JuliaML / LIBSVM.jl

LIBSVM bindings for Julia
Other
88 stars 35 forks source link

Add support for precomputed kernel. #73

Closed barucden closed 3 years ago

barucden commented 3 years ago

This is an effort to properly support precomputed kernel.

There are few more steps left:

Closes #71

codecov-commenter commented 3 years ago

Codecov Report

Merging #73 (852b2c6) into master (56e9a2e) will increase coverage by 1.86%. The diff coverage is 98.46%.

Impacted file tree graph

@@            Coverage Diff             @@
##           master      #73      +/-   ##
==========================================
+ Coverage   84.75%   86.61%   +1.86%     
==========================================
  Files           5        6       +1     
  Lines         223      254      +31     
==========================================
+ Hits          189      220      +31     
  Misses         34       34              
Impacted Files Coverage Δ
src/LIBSVM.jl 93.24% <94.11%> (-0.70%) :arrow_down:
src/nodes.jl 100.00% <100.00%> (ø)

Continue to review full report at Codecov.

Legend - Click here to learn more Δ = absolute <relative> (impact), ø = not affected, ? = missing data Powered by Codecov. Last update 56e9a2e...852b2c6. Read the comment docs.

iblislin commented 3 years ago

Are there any sample code of precomputed kernel in C that can help us for verifying these changes?

barucden commented 3 years ago

Are there any sample code of precomputed kernel in C that can help us for verifying these changes?

There are some tests in scikit learn. The test that I have added is loosely based on it. When I passed the test-case problem to svm-train (I mean the CLI program from LIBSVM) directly, I received different results than those in scikit. In scikit, the indices of the support vectors are [1, 3], while I saw [2, 4]. I believe this is because LIBSVM uses one-based indexing, and scikit transforms that to zero-based (did not verify though). Next, coefs are differently ordered in scikit ([[-0.25, .25]] vs our [0.25; -0.25]).

Anyway, I think we can use svm-train to produce expected results for our test cases.

barucden commented 3 years ago

Prediction now works (according to the simple test case, at least).

barucden commented 3 years ago

I have added two more test cases. I think we can consider it working.

barucden commented 3 years ago

Ok, I guess this is ready for reviews now.

One thing that is not so great is that sparse matrices will be converted to full matrices in the case of precomputed kernel. The reason why I did this is that I could not figure out how to reuse the code that we use for sparse matrices in the case of non-precomputed kernels. I don't think this is a significant issue since kernels tend to produce non-zero values anyway.

iblislin commented 3 years ago

@barucden I'm going to make a new release for this changes. Are there any planing PRs desired to be shipped with the new release?

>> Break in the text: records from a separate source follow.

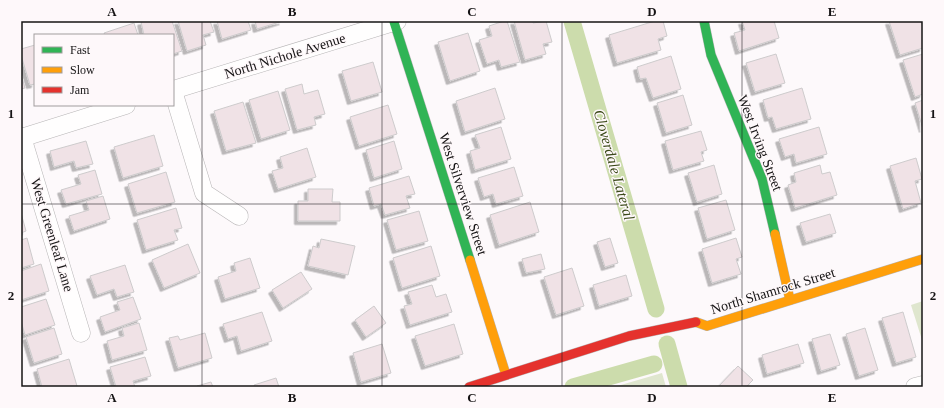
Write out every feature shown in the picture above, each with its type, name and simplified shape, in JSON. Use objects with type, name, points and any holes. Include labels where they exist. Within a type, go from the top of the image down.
[{"type":"street","name":"West Irving Street","points":[[704,21],[711,54],[762,179],[790,300]]},
{"type":"street","name":"North Nichole Avenue","points":[[174,91],[396,22]]},
{"type":"street","name":"West Silverview Street","points":[[396,22],[506,375]]},
{"type":"street","points":[[174,94],[204,193],[239,216]]},
{"type":"street","points":[[22,137],[123,106]]},
{"type":"street","name":"West Greenleaf Lane","points":[[22,137],[82,333]]},
{"type":"street","name":"North Shamrock Street","points":[[469,387],[629,336],[696,322],[707,326],[923,258]]},
{"type":"street","points":[[916,387],[923,385]]},
{"type":"green space","points":[[923,301],[923,343],[911,305]]},
{"type":"green space","points":[[662,373],[666,387],[614,387]]},
{"type":"building","points":[[172,21],[182,51],[174,54],[174,34],[144,34],[141,22]]},
{"type":"building","points":[[178,21],[210,21],[214,32],[203,35],[206,45],[187,51]]},
{"type":"building","points":[[217,21],[248,21],[251,30],[222,39]]},
{"type":"building","points":[[255,21],[283,21],[257,29]]},
{"type":"building","points":[[507,21],[520,62],[501,67],[499,60],[487,64],[479,40],[492,36],[489,26]]},
{"type":"building","points":[[514,21],[533,21],[533,23],[546,21],[552,42],[543,44],[546,54],[525,60]]},
{"type":"building","points":[[655,21],[663,21],[667,36],[658,39],[661,50],[617,63],[609,35]]},
{"type":"building","points":[[742,21],[774,21],[779,38],[739,51],[734,33],[745,30]]},
{"type":"building","points":[[889,21],[921,21],[923,29],[923,48],[900,55]]},
{"type":"building","points":[[134,23],[138,34],[104,34]]},
{"type":"building","points":[[468,33],[480,71],[450,81],[438,42]]},
{"type":"building","points":[[34,45],[34,84],[30,85],[21,55],[21,49]]},
{"type":"building","points":[[776,54],[785,83],[755,92],[746,63]]},
{"type":"building","points":[[923,54],[923,94],[915,97],[903,60]]},
{"type":"building","points":[[671,56],[681,89],[653,98],[646,78],[640,79],[637,67]]},
{"type":"building","points":[[373,62],[382,92],[351,101],[342,71]]},
{"type":"building","points":[[21,74],[25,88],[21,89]]},
{"type":"building","points":[[302,84],[304,94],[318,90],[325,114],[314,117],[316,125],[297,130],[285,89]]},
{"type":"building","points":[[495,88],[505,119],[465,132],[456,101]]},
{"type":"building","points":[[802,88],[811,119],[776,129],[772,117],[768,118],[763,100]]},
{"type":"building","points":[[278,91],[290,130],[261,139],[249,100]]},
{"type":"building","points":[[683,95],[692,125],[666,133],[657,103]]},
{"type":"building","points":[[923,100],[923,129],[915,103]]},
{"type":"building","points":[[243,102],[256,143],[226,151],[214,111]]},
{"type":"building","points":[[388,105],[397,134],[359,146],[350,117]]},
{"type":"building","points":[[501,127],[511,159],[475,170],[470,151],[480,148],[475,135]]},
{"type":"building","points":[[819,127],[827,154],[796,163],[794,154],[785,157],[779,139]]},
{"type":"building","points":[[701,131],[707,150],[701,152],[704,161],[673,170],[665,141]]},
{"type":"building","points":[[154,135],[163,166],[123,178],[114,147]]},
{"type":"building","points":[[86,141],[93,164],[76,168],[74,161],[54,167],[50,151]]},
{"type":"building","points":[[394,141],[402,169],[374,178],[366,150]]},
{"type":"building","points":[[307,148],[316,177],[278,189],[272,171],[283,168],[280,157]]},
{"type":"building","points":[[916,158],[922,179],[915,181],[921,203],[903,209],[890,166]]},
{"type":"building","points":[[714,165],[722,194],[697,202],[688,173]]},
{"type":"building","points":[[820,165],[822,174],[830,172],[837,195],[795,208],[788,185],[796,182],[794,173]]},
{"type":"building","points":[[514,167],[523,196],[496,204],[493,194],[484,197],[478,178]]},
{"type":"building","points":[[95,170],[102,194],[66,204],[61,190],[81,184],[78,175]]},
{"type":"building","points":[[166,172],[175,202],[137,213],[128,184]]},
{"type":"building","points":[[409,176],[415,194],[406,196],[410,208],[385,215],[381,204],[374,206],[369,188]]},
{"type":"building","points":[[308,189],[333,189],[332,202],[340,202],[340,221],[298,221],[298,201],[308,201]]},
{"type":"building","points":[[103,196],[110,219],[74,231],[69,216],[89,210],[86,201]]},
{"type":"building","points":[[726,200],[735,230],[707,239],[698,208]]},
{"type":"building","points":[[530,202],[539,232],[499,245],[490,215]]},
{"type":"building","points":[[176,208],[182,228],[174,230],[178,240],[146,250],[137,220]]},
{"type":"building","points":[[419,211],[428,241],[396,250],[387,220]]},
{"type":"building","points":[[21,213],[26,231],[21,233]]},
{"type":"building","points":[[830,214],[836,233],[806,242],[800,223]]},
{"type":"building","points":[[27,238],[34,264],[21,268],[21,240]]},
{"type":"building","points":[[610,238],[618,263],[605,267],[597,242]]},
{"type":"building","points":[[736,238],[742,257],[736,259],[741,274],[712,283],[702,249]]},
{"type":"building","points":[[321,239],[355,246],[348,275],[308,266],[313,246],[319,248]]},
{"type":"building","points":[[188,244],[200,273],[164,288],[152,260]]},
{"type":"building","points":[[431,246],[440,276],[402,288],[393,258]]},
{"type":"building","points":[[541,254],[545,269],[526,273],[522,259]]},
{"type":"building","points":[[250,258],[260,288],[225,299],[218,277],[236,271],[234,263]]},
{"type":"building","points":[[41,264],[49,291],[21,300],[21,271]]},
{"type":"building","points":[[125,265],[134,292],[117,297],[114,289],[97,295],[90,276]]},
{"type":"building","points":[[572,268],[584,306],[556,315],[544,277]]},
{"type":"building","points":[[301,272],[312,289],[283,308],[272,290]]},
{"type":"building","points":[[626,275],[632,296],[599,306],[593,285]]},
{"type":"building","points":[[432,285],[436,297],[446,294],[452,312],[410,325],[404,306],[412,304],[408,292]]},
{"type":"building","points":[[133,297],[141,319],[105,332],[100,317],[120,310],[117,302]]},
{"type":"building","points":[[46,299],[55,325],[25,335],[21,321],[21,307]]},
{"type":"building","points":[[374,306],[386,323],[366,337],[355,320]]},
{"type":"building","points":[[262,312],[272,341],[241,351],[237,336],[228,339],[223,324]]},
{"type":"building","points":[[903,312],[916,357],[896,363],[882,318]]},
{"type":"building","points":[[139,323],[147,350],[112,360],[107,341],[124,336],[122,328]]},
{"type":"building","points":[[454,324],[463,354],[425,366],[415,336]]},
{"type":"building","points":[[54,328],[62,354],[34,363],[26,337]]},
{"type":"building","points":[[865,328],[878,370],[859,376],[846,334]]},
{"type":"building","points":[[205,333],[212,358],[178,368],[169,338],[178,336],[180,340]]},
{"type":"building","points":[[830,334],[840,365],[821,371],[812,339]]},
{"type":"building","points":[[382,344],[391,373],[361,382],[353,353]]},
{"type":"building","points":[[798,344],[804,363],[767,374],[762,355]]},
{"type":"building","points":[[145,357],[151,376],[133,381],[135,387],[116,387],[110,367]]},
{"type":"building","points":[[69,359],[77,386],[42,387],[37,369]]},
{"type":"building","points":[[738,366],[753,380],[746,387],[718,387]]},
{"type":"building","points":[[276,378],[279,387],[255,387],[254,385]]},
{"type":"building","points":[[211,382],[213,387],[197,387],[197,386]]},
{"type":"waterway","name":"Cloverdale Lateral","points":[[572,21],[656,309]]},
{"type":"waterway","name":"Cloverdale Lateral","points":[[667,344],[679,387]]},
{"type":"waterway","points":[[573,387],[654,364]]},
{"type":"traffic: fast","points":[[704,21],[711,55],[762,179],[775,234]]},
{"type":"traffic: fast","points":[[394,22],[470,260]]},
{"type":"traffic: slow","points":[[775,234],[790,300]]},
{"type":"traffic: slow","points":[[696,322],[707,326],[923,259]]},
{"type":"traffic: slow","points":[[470,260],[506,375]]},
{"type":"traffic: jam","points":[[469,387],[629,336],[696,322]]}]
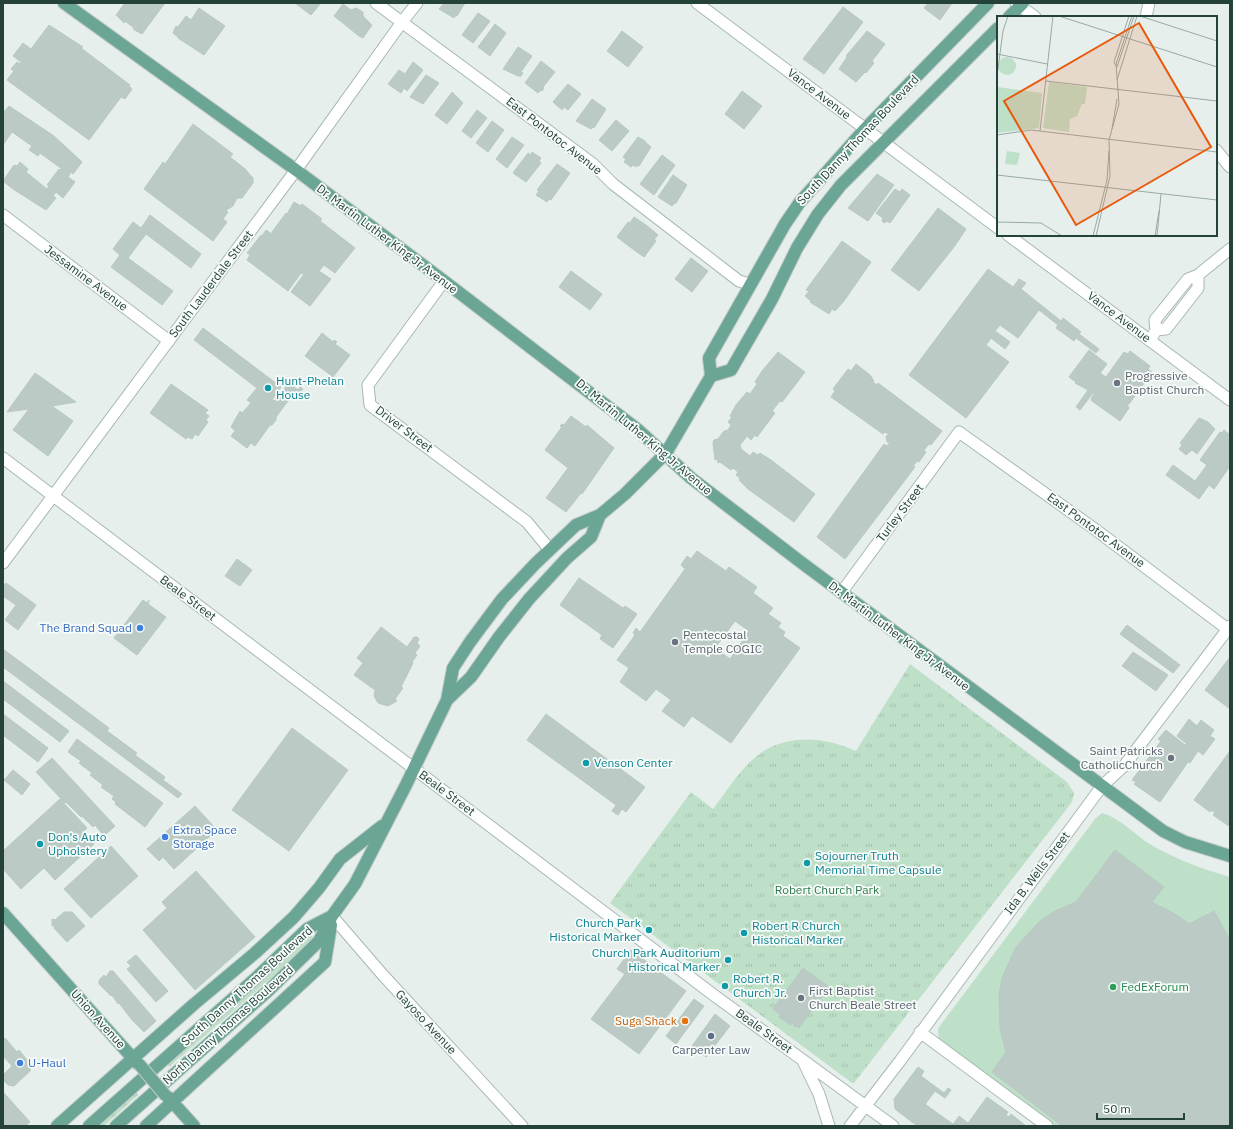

ablaom commented 3 years ago

@barucden Thank you indeed for this work. I realize it was more than you bargained for.

While it's fresh in your mind, could you add some brief clue in the readme documentation on the new option to specify the kernel? That will expedite updating the MLJ interface.

barucden commented 3 years ago

@barucden I'm going to make a new release for this changes. Are there any planing PRs desired to be shipped with the new release?

We could address #61 in this release if you are interested. I still have the code.

@barucden Thank you indeed for this work. I realize it was more than you bargained for.

While it's fresh in your mind, could you add some brief clue in the readme documentation on the new option to specify the kernel? That will expedite updating the MLJ interface.

I added a few notes to the docs of the relevant methods (svmtrain, svmpredict) already, but I agree that a small example that shows the whole thing might help too.